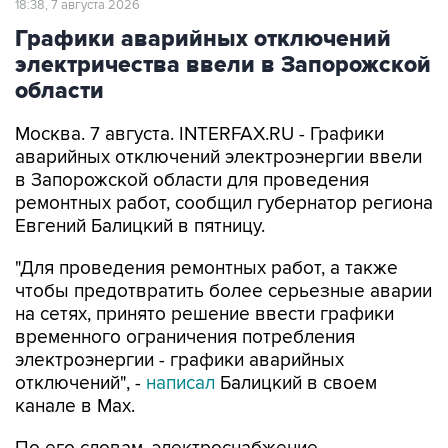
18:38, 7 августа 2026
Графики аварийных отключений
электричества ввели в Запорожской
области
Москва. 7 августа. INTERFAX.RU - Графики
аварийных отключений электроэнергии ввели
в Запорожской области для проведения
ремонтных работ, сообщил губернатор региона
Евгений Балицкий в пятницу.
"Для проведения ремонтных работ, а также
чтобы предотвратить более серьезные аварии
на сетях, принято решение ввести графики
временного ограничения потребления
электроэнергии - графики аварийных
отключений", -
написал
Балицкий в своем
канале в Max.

...

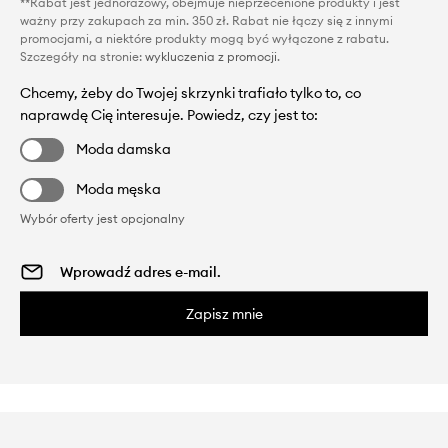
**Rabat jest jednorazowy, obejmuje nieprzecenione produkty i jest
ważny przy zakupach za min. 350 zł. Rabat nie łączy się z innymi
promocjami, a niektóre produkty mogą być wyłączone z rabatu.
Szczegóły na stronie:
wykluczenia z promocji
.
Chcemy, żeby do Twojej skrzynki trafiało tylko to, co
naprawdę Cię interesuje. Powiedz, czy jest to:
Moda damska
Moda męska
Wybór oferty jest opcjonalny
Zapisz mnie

* * *

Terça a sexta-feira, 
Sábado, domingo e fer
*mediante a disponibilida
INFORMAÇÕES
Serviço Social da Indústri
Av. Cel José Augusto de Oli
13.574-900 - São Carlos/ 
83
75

# ABOUT THIS TASK:
Print the data from the line containing "18:38, 7 августа 2026" through the line containing "канале в Max.", inclusive, reproducing each line without any changes.

# RESPONSE AREA:
18:38, 7 августа 2026
Графики аварийных отключений
электричества ввели в Запорожской
области
Москва. 7 августа. INTERFAX.RU - Графики
аварийных отключений электроэнергии ввели
в Запорожской области для проведения
ремонтных работ, сообщил губернатор региона
Евгений Балицкий в пятницу.
"Для проведения ремонтных работ, а также
чтобы предотвратить более серьезные аварии
на сетях, принято решение ввести графики
временного ограничения потребления
электроэнергии - графики аварийных
отключений", -
написал
Балицкий в своем
канале в Max.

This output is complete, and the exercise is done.